R: «La critica che mi ha ferita di più non riguardava un errore professionale, ma qualcosa di molto più personale: il mio aspetto. All’inizio, soprattutto quando lavoravo sul campo, ho sentito frasi che riducevano il mio lavoro a una questione di immagine. Col tempo, però, ho capito che l’essere piacenti non è una colpa, né un limite. L’importante è non permettere che diventi l’unica cosa per cui vieni ascoltata. Ho imparato a non dover dimostrare nulla, ma a lasciare che fosse il lavoro, la costanza, la preparazione a parlare».

Se potessi riscrivere un tuo articolo come fosse un racconto breve o un pezzo di narrativa, quale sceglieresti e come cambierebbe il tono?
R: «Ah, facile. Riscriverei l’articolo di quando la Lazio Primavera finì per la prima volta nella storia in “Serie B”. Il mio direttore dell’epoca, approvò e pubblicò il pezzo con entusiasmo. Io, tutta fiera, pronta a incorniciarlo. L’articolo era basato su dati oggettivi, concreti e comprovati. A qualcuno però, decisamente non piacque. Quell’articolo mi creò dei problemi. Oggi lo riscriverei col tono di chi sa di avere ragione, ma che non ha più bisogno di chiedere il permesso per dirlo. Mi toglierei i guanti bianchi: la verità con i toni giusti non è mai sbagliata».


Qual è stata la tua vittoria personale più grande come giornalista, quella che non si può misurare con titoli o ascolti?
R: «Deve ancora arrivare. Non perché non ci siano stati momenti importanti o soddisfazioni personali. Ma quella vera, quella che senti addosso come una conquista profonda e duratura, credo sia ancora sulla strada. Forse sarà un’intervista che farà davvero la differenza per qualcuno. O forse solo per me. La mia vittoria più grande sarà quando riuscirò a raccontare qualcosa che non cerca applausi, ma lascia un segno. E finché non succede, continuerò a lavorarci».
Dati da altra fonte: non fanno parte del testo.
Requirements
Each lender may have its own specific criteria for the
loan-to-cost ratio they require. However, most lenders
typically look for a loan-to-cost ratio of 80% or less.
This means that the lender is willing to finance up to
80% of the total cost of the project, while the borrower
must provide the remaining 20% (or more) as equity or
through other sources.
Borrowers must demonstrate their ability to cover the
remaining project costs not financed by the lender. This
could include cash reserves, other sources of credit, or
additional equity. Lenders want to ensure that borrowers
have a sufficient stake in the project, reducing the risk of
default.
Immagina di avere davanti uno studente di giornalismo: quale partita useresti come “lezione magistrale” per insegnargli a raccontare lo sport?
R: «Userei una partita in cui non è successo assolutamente niente. Uno 0-0 senza emozioni, senza occasioni clamorose, senza nemmeno una polemica su cui appoggiarsi. Il tipo di gara che, da spettatore, ti fa pensare: “Perché l’ho guardata?”. Il giornalismo sportivo è saper raccontare qualcosa anche quando non succede niente. E’ lì che capisci se hai davvero qualcosa da dire».
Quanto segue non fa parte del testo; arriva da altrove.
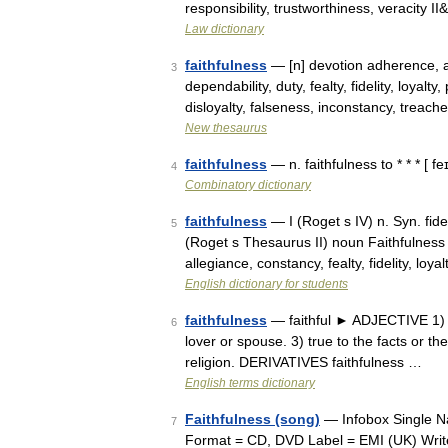
responsibility, trustworthiness, veracity 
Law dictionary
faithfulness
— [n] devotion adherence, a
3
dependability, duty, fealty, fidelity, loyal
disloyalty, falseness, inconstancy, treach
New thesaurus
faithfulness
— n. faithfulness to * * * [ fe
4
Combinatory dictionary
faithfulness
— I (Roget s IV) n. Syn. fidel
5
(Roget s Thesaurus II) noun Faithfulness o
allegiance, constancy, fealty, fidelity, loy
English dictionary for students
faithfulness
— faithful ► ADJECTIVE 1) re
6
lover or spouse. 3) true to the facts or the
religion. DERIVATIVES faithfulness …
English terms dictionary
Faithfulness (song)
— Infobox Single Na
7
Format = CD, DVD Label = EMI (UK) Writer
C’è un progetto o un sogno professionale che non hai mai detto a nessuno e che ti piacerebbe realizzare nei prossimi anni?
R: «n realtà, non ho un progetto o un sogno “segreto” in senso stretto. Più che altro, ho una voglia costante di crescere. Voglio migliorare ogni giorno, capire come raccontare meglio le storie. Sono convinta che solo continuando a lavorare con passione e curiosità, qualcosa di nuovo e interessante arriverà. E quando succederà, sarò pronta a coglierlo, senza paura di mettermi in gioco o di uscire dalla mia zona di comfort. Penso che il segreto sia non smettere mai di imparare, di esplorare, di spingersi oltre. Il resto…verrà da sé».